Through the incision, the breast reduction surgeon removes excess breast skin and fat. Asymmetry between the breasts is corrected. The remaining breast skin and tissue is sculpted to form a more youthful-looking breast shape. The nipple-areola complex is moved to a more appropriate position on the reshaped breast mound. If needed, enlarged areolas are reduced in size. The incisions are closed with small sutures, and a supportive sports bra-like garment is placed around the breasts.
Bruising, swelling and soreness in the breasts are common post-operative side effects. Oral medication can be taken to quell any discomfort. The breasts look smaller and more proportional almost immediately after surgery, and the results improve over the next few months.

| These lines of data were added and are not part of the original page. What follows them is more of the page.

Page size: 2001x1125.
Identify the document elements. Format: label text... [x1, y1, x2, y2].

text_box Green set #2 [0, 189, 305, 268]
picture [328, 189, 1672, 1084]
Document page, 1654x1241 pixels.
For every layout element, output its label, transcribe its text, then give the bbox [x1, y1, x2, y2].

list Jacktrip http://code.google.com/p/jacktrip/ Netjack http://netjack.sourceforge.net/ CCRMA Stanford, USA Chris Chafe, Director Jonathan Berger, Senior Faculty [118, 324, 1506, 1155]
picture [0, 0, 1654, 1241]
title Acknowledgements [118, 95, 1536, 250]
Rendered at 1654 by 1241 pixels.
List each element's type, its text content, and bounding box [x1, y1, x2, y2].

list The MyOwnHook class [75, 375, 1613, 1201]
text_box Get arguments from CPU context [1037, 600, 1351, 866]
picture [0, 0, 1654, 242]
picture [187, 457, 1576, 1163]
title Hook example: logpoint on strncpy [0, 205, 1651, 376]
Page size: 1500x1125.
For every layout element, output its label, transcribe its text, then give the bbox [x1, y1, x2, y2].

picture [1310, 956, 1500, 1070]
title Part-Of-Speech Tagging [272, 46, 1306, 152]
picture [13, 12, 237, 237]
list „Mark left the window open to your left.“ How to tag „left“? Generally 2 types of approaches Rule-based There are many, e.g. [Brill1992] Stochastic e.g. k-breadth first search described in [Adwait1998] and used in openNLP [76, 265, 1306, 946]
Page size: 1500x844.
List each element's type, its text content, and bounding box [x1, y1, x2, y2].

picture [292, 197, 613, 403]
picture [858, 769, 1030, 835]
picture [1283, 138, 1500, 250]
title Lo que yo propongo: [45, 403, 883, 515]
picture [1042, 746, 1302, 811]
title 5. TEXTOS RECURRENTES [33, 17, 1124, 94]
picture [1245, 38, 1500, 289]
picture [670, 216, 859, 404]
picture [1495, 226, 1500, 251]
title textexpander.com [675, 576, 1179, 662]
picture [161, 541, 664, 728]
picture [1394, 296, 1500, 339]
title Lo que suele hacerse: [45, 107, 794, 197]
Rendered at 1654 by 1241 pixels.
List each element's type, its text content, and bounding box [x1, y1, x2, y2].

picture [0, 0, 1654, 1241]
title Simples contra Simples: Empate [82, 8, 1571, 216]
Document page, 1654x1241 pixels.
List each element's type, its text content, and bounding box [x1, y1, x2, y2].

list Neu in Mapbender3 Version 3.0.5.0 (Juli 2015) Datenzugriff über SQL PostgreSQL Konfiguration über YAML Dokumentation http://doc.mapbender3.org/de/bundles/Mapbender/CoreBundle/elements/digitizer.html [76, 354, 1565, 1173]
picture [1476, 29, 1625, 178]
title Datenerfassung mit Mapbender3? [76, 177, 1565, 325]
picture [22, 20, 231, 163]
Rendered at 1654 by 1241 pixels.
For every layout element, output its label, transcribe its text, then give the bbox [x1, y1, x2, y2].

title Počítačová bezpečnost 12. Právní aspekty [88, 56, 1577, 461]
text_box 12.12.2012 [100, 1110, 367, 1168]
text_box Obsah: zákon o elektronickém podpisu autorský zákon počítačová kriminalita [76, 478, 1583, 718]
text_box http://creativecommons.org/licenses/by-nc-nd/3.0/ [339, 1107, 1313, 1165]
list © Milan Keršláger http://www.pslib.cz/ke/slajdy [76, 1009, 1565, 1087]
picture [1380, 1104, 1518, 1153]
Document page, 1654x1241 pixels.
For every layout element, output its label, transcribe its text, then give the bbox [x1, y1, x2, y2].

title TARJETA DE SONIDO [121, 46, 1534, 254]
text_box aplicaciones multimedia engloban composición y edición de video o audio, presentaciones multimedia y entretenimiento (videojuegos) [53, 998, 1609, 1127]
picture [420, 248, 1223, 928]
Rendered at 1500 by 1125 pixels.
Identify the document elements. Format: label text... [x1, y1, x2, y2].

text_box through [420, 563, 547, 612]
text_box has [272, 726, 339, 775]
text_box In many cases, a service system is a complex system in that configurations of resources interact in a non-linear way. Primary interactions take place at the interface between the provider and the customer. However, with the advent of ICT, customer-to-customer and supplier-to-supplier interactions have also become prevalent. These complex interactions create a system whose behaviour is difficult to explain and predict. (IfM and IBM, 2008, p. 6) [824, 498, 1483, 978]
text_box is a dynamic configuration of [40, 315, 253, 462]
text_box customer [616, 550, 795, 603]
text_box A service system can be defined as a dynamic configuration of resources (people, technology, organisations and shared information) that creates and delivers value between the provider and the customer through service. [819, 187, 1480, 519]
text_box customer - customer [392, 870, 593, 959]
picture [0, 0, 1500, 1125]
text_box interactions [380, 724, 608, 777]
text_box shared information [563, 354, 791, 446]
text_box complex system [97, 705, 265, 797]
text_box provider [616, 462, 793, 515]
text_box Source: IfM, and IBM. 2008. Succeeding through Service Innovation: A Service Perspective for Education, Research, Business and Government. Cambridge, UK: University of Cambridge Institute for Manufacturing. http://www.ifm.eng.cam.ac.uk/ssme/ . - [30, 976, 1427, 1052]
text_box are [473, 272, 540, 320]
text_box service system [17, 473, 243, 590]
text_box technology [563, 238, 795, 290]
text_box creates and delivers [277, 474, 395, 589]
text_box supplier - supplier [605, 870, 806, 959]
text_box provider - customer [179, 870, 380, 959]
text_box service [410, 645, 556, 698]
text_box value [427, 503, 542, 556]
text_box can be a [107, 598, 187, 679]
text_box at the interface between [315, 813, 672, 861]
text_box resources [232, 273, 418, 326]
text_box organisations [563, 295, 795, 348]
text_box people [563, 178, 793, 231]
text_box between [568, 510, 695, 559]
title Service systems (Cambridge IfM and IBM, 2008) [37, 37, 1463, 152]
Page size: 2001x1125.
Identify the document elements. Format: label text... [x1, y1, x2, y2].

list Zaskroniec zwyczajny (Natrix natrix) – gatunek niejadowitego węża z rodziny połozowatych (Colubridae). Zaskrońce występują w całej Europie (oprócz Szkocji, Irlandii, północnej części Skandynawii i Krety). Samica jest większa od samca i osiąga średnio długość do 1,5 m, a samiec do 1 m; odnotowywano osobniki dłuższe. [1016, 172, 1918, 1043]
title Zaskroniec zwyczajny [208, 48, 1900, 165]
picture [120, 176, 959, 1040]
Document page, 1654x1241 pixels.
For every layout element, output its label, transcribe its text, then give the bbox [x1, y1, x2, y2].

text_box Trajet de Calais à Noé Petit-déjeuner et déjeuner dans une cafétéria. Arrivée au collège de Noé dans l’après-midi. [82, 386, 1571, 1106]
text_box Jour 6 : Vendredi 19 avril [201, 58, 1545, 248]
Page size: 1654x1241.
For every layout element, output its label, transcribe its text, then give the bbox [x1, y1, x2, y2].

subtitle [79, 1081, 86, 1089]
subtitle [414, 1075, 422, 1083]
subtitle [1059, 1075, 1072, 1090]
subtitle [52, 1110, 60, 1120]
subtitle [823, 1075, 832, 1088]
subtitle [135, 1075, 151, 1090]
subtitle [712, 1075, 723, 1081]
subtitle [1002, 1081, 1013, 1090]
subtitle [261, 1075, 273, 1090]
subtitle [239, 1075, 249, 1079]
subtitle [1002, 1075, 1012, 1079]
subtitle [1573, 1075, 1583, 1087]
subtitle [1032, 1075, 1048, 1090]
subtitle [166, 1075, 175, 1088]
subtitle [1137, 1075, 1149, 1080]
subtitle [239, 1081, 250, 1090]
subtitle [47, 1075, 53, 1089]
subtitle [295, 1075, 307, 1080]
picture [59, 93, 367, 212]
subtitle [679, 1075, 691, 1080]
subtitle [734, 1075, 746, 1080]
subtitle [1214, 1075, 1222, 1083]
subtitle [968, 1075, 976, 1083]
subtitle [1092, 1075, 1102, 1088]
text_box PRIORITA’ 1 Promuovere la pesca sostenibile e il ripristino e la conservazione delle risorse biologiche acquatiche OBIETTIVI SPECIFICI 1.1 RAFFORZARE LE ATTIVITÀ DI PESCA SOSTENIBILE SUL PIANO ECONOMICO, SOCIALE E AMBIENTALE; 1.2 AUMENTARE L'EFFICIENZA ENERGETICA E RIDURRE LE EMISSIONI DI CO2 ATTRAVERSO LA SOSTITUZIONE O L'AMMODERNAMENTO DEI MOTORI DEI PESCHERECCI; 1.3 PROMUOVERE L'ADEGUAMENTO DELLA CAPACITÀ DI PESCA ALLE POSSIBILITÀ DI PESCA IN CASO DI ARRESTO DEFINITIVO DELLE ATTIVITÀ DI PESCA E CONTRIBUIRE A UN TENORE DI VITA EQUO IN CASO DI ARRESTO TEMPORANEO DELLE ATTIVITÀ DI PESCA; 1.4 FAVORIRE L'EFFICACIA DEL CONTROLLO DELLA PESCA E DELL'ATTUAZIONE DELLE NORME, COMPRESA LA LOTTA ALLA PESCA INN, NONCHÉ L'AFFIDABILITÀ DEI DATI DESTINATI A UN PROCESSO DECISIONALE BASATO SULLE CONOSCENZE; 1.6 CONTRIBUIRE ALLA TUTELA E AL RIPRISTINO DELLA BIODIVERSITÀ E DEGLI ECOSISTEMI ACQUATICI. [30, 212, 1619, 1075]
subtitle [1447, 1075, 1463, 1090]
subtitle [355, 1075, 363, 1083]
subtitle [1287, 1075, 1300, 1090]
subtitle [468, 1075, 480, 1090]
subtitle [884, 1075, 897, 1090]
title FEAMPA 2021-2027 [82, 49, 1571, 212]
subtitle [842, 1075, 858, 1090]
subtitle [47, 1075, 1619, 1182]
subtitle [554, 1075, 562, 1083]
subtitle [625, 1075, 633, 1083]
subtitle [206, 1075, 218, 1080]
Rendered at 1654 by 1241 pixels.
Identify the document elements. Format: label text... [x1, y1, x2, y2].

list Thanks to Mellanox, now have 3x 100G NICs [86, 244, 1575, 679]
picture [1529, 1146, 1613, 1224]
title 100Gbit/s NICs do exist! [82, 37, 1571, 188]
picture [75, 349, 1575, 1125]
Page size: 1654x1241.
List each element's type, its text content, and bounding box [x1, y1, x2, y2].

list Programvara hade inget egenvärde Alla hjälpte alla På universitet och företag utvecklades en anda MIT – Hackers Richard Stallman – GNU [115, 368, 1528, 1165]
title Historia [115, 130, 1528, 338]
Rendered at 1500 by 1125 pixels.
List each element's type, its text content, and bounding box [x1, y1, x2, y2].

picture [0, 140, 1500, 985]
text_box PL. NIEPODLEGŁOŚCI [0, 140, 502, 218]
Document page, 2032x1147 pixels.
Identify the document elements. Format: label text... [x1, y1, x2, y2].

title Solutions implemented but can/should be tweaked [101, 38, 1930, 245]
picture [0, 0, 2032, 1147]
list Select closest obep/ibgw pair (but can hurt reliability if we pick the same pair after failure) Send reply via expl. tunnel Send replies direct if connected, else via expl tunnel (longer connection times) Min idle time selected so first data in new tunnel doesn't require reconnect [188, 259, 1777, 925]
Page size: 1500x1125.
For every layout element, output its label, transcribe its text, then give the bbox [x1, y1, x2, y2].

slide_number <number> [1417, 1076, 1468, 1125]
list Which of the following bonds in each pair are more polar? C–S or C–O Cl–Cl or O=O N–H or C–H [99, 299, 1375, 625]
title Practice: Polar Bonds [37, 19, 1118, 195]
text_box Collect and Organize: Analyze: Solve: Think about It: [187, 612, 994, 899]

Although there is an aesthetic component, breast reductions are not always purely cosmetic in nature. Large, heavy breasts can cause physical problems and interfere with a woman’s daily functioning. This is technically known as symptomatic macromastia, and ailments include but are not limited to the following:
Chronic pain in the back, neck, and shoulders
Numbness in the arms and hands
Shortness of breath
Limitations to activity such as aerobic exercise
Since symptomatic macromastia causes physical problems that require treatment, a breast reduction can many times be considered a medically necessary procedure, and as such, may be covered by a patient’s health insurance. Every patient’s situation is different, and the coverage limits and requirements will differ according to the type of insurance. Additionally, some insurance companies require trials of non-surgical treatments prior to approving coverage for surgery. Non-surgical treatments may provide relief when mild symptoms occasionally occur, but are typically ineffective for chronic or severe symptoms. Physical therapy, a regimen of anti-inflammatory medications, visits to a chiropractor, and massage are all common non-surgical interventions.